Namun apakah US$ 18,1 miliar dapat menjadi nilai pendapatan ril akan tergantung pada sejumlah hal yang terkait dengan kemampuan Indonesia sendiri.

Apakah nilai US$ 18,1 miliar akan berkontribusi pada peningkatan penguasaan teknologi maju oleh industri pertahanan Indonesia juga akan tergantung pada apakah offset yang diminta berupa teknologi maju ataukah teknologi rendah demi sekedar menunaikan kewajiban offset sesuai aturan undang-undang.

Terdapat beberapa hal yang perlu diperhatikan apabila peluang offset sebesar US$ 18,1 miliar hendak diterjemahkan menjadi wadah peningkatan penguasaan teknologi maju, pendapatan ekonomi dan membuka peluang kerja.

Pertama, prioritas offset. Pada periode 2021-2030, Indonesia diharapkan akan mengimpor pesawat militer, kendaraan militer darat, radar, rudal dan kapal militer.

Manufaktur fregat FREMM (photo : ilsole240re)

Indonesia harus memberikan prioritas pada program offset untuk pengadaan tersebut daripada berfokus pada kandungan lokal sebab offset lebih membantu penguasaan teknologi maju.

Dari semua klasifikasi senjata, Indonesia hendaknya memberikan prioritas pada sektor tertentu saja yang perlu mendapatkan offset berdasarkan pada tingkat kandungan teknologi maju, nilai ekonomis dan kesiapan penyerapan teknologi.

Indonesia sebaiknya tidak bernafsu untuk mendapatkan offset pada semua klasifikasi senjata itu karena selain industri pertahanan tidak siap, juga akan membuat Indonesia tidak fokus pada teknologi apa sebenarnya yang menjadi prioritas.

Tidak berhasilnya semua tujuh program prioritas industri pertahanan hendaknya menjadi acuan sebab keinginan menguasai semua teknologi tidak didukung dengan kapasitas industri pertahanan yang memadai.

Dengan sumberdaya terbatas, lebih baik berfokus pada teknologi tertentu saja daripada hendak menyerap semua teknologi namun kesiapan sumber daya rendah.

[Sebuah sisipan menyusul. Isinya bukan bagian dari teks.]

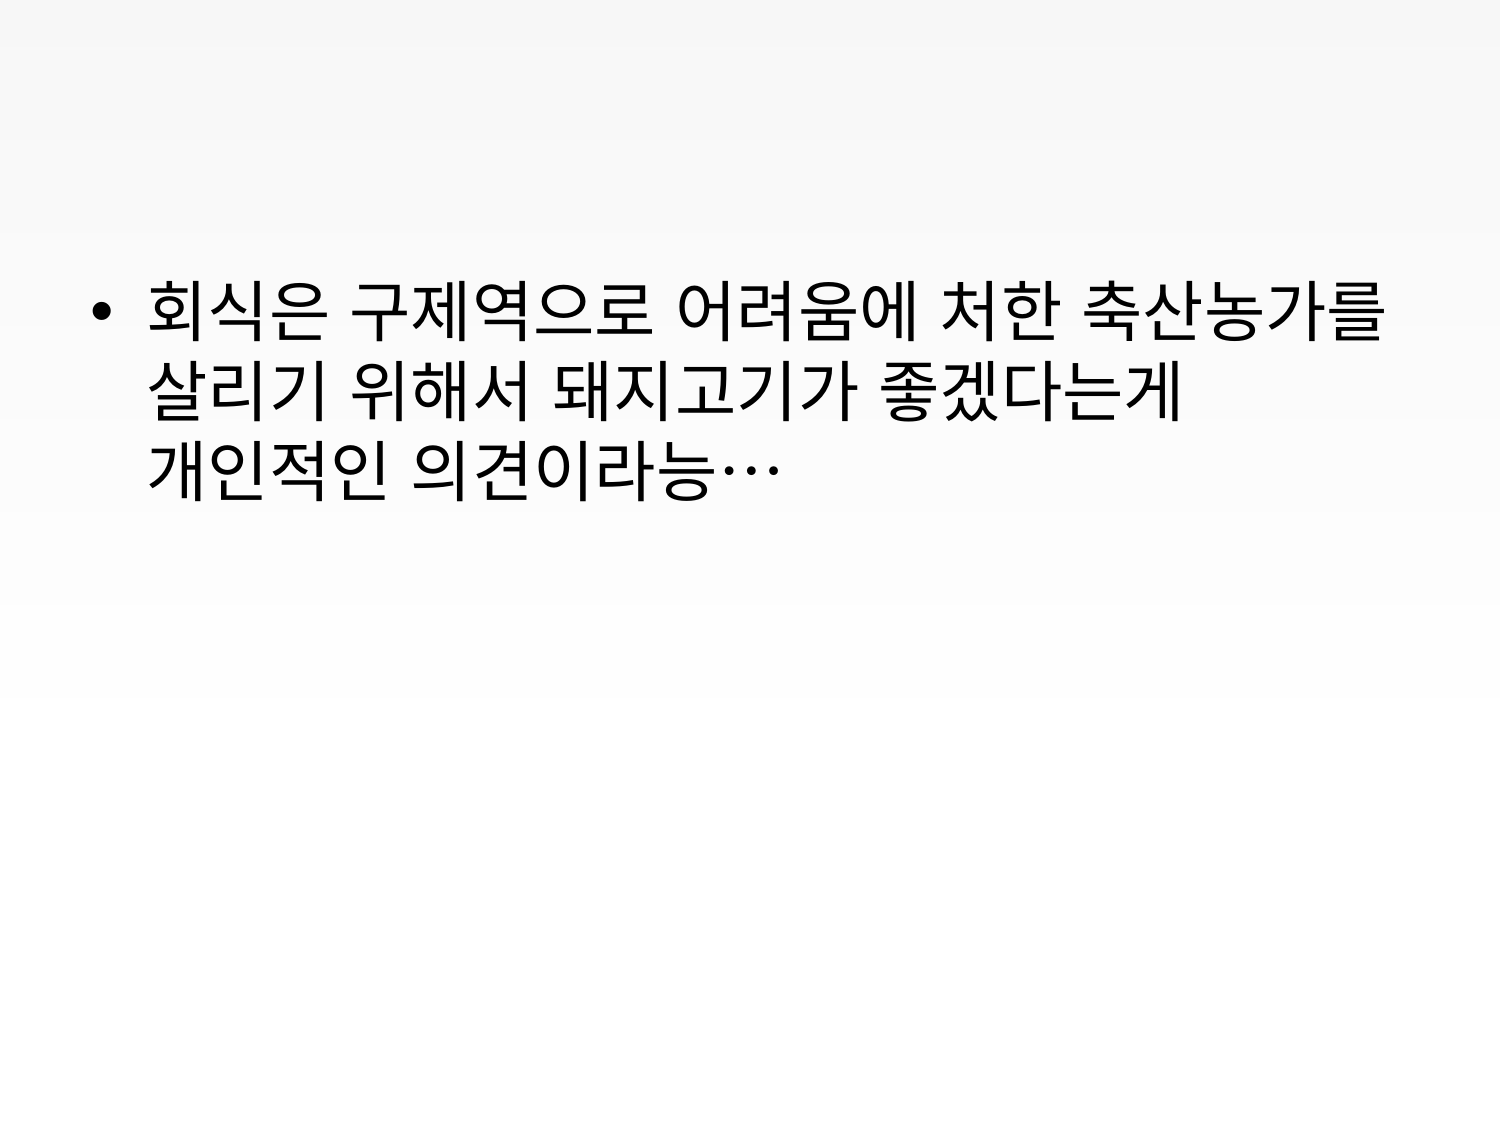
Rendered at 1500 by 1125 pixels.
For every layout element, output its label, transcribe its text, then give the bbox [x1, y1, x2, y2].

list 회식은 구제역으로 어려움에 처한 축산농가를 살리기 위해서 돼지고기가 좋겠다는게 개인적인 의견이라능… [75, 262, 1425, 1005]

Mempertimbangkan kesiapan sumberdaya manusia dan kapasitas industri pertahanan Indonesia saat ini dan kebutuhan penguasaan teknologi maju ke depan, offset sebaiknya berfokus pada pengadaan pesawat militer, kapal militer dan radar. Dalam program pesawat militer dan kapal militer, terkandung pula teknologi elektronika pertahanan, sehingga penguasaan teknologi tersebut bagaikan sekali mendayung tiga pulau terlampaui.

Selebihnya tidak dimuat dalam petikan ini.